-- Supplied text follows --

How to Guard Against Business Method Patents

In the last couple of years, a new device has emerged on the legal scene to protect novel ways of conducting commerce. It’s called the business method patent, and it typically covers some combination of software and business methodology, like innovative online ordering processes. When you get a business method patented, you stop others from using it for 20 years. And you can exploit it by licensing it out to others for a fee.

At first blush they may not sound so bad, but like pirates barricading sea lanes, these patents could block off avenues of profit that your company has been traveling for years. Meanwhile, companies are scrambling to obtain them to use as both defensive and offensive weapons. Because business method patents are generally tied to computer systems, it’s crucial for CIOs to know where they come from, how they work and how to avoid getting tangled in their web. And as cruel as it sounds, the best defense against these new weapons may be deploying them yourself.

Business Methods Over Time

Business method patents involving computer software functions are a new development; they’ve been around only since the late-1990s, and they’re a product of a long-standing quandary over software’s place in the world of intellectual property law.

-- Supplied text concluded --
-- Dataset records follows --

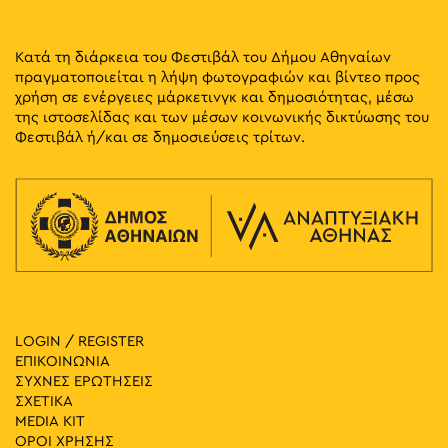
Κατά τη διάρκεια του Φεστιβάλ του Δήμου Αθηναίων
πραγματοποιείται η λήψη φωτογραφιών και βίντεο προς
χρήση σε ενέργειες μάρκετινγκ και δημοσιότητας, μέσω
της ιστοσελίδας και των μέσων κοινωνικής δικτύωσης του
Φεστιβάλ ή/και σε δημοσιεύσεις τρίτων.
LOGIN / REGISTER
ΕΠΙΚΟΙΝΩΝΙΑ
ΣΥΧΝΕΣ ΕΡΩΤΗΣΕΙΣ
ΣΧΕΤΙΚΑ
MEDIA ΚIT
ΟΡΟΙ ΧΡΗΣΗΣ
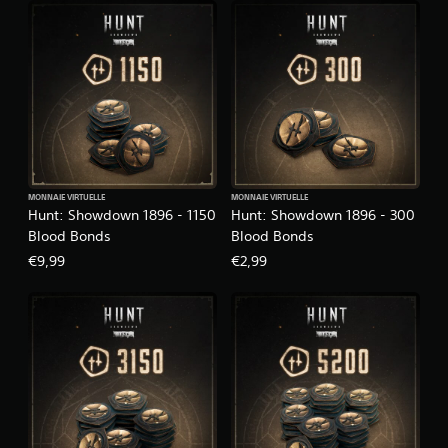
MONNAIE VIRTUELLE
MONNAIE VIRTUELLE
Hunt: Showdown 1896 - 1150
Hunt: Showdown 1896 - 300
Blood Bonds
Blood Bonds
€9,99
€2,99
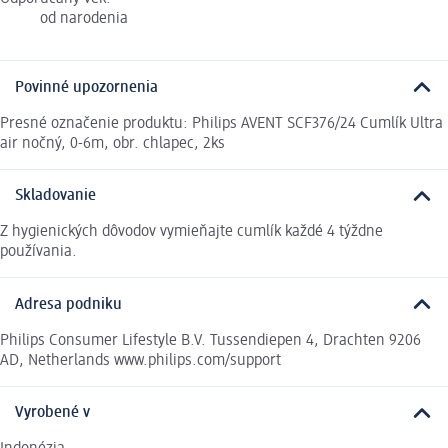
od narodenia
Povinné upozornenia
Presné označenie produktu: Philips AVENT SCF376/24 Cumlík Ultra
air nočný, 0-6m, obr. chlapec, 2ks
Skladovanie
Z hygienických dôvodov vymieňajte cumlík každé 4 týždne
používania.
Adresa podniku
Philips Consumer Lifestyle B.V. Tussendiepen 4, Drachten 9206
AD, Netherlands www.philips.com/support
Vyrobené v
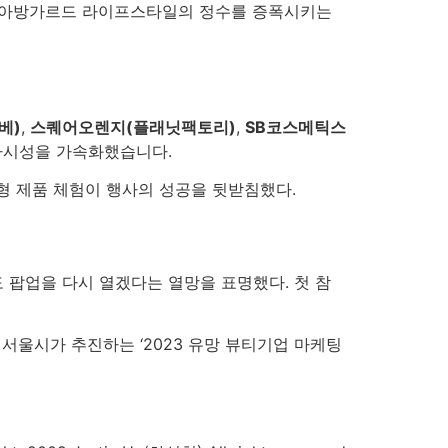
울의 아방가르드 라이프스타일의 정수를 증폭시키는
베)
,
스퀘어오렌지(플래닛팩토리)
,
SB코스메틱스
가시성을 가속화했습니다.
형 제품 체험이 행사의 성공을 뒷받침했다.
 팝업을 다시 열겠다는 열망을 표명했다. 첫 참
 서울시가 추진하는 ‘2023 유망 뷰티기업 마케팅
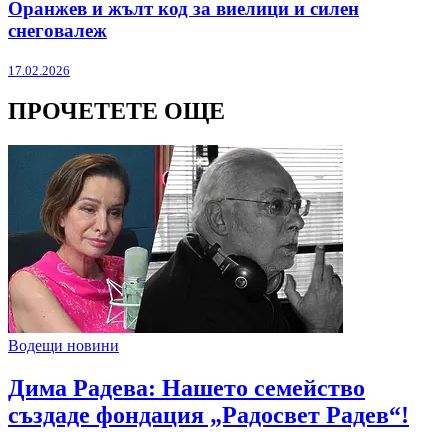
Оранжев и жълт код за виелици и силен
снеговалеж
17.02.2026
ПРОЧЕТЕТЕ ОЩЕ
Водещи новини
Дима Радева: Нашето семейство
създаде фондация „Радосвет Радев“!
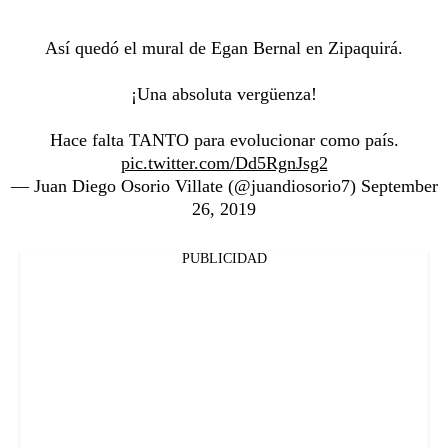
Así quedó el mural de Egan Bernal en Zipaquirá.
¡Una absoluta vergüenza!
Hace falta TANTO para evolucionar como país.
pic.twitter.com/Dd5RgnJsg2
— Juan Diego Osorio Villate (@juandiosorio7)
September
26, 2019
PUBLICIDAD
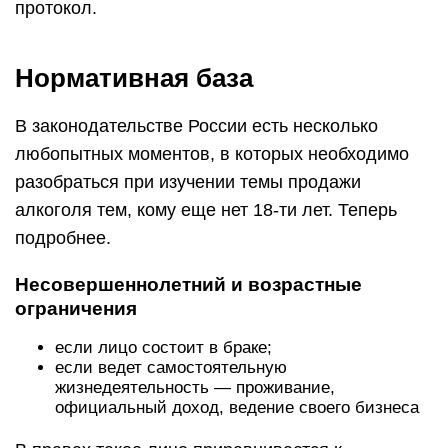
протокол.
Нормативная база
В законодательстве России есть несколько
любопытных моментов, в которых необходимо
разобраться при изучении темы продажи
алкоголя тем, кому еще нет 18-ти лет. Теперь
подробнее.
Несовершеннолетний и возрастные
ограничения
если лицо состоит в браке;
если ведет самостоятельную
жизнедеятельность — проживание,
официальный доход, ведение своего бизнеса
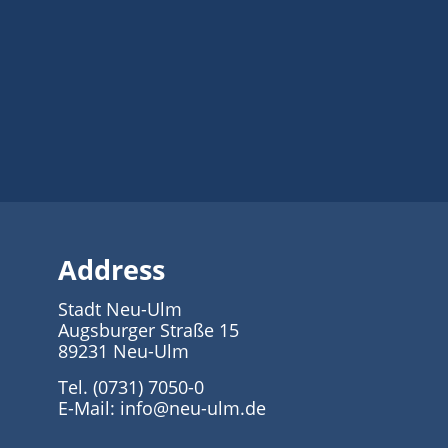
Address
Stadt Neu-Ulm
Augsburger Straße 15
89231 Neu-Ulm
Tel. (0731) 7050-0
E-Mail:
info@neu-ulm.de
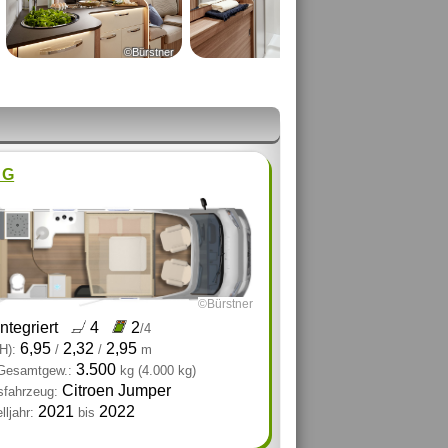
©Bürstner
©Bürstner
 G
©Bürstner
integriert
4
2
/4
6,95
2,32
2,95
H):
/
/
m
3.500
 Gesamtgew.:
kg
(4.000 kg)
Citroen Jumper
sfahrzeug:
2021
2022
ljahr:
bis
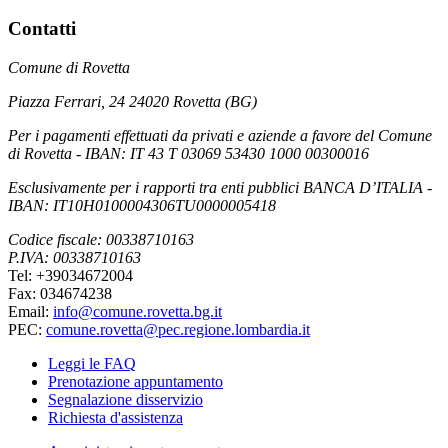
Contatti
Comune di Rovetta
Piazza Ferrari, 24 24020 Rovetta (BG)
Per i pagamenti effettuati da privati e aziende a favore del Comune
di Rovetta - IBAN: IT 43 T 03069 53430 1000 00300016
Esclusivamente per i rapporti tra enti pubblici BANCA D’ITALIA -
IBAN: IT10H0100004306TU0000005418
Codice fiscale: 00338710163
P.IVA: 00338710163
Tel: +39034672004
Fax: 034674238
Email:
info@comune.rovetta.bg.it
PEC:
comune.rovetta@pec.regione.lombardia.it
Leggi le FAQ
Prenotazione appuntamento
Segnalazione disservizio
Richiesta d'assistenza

-- Dataset records concluded --

* Written task 1 *
Turn the paragraph of the business method patent article that begins "In the last couple of years" into a short bulleted list that keeps its main facts.
* Written task 2 *
According to the business method patent article, since when have business method patents involving computer software functions existed?
* Written task 3 *
From the business method patent article, set down the part that opens with the words containing "Business Methods Over" and closes with "intellectual property law.".

* Answer 1 *
- The business method patent is a new legal device from the last couple of years that protects novel ways of conducting commerce.
- It typically covers a combination of software and business methodology, such as innovative online ordering processes.
- A patent on a business method stops others from using it for 20 years.
- The holder can license the method to others for a fee.

* Answer 2 *
Since the late 1990s.

* Answer 3 *
Business Methods Over Time

Business method patents involving computer software functions are a new development; they’ve been around only since the late-1990s, and they’re a product of a long-standing quandary over software’s place in the world of intellectual property law.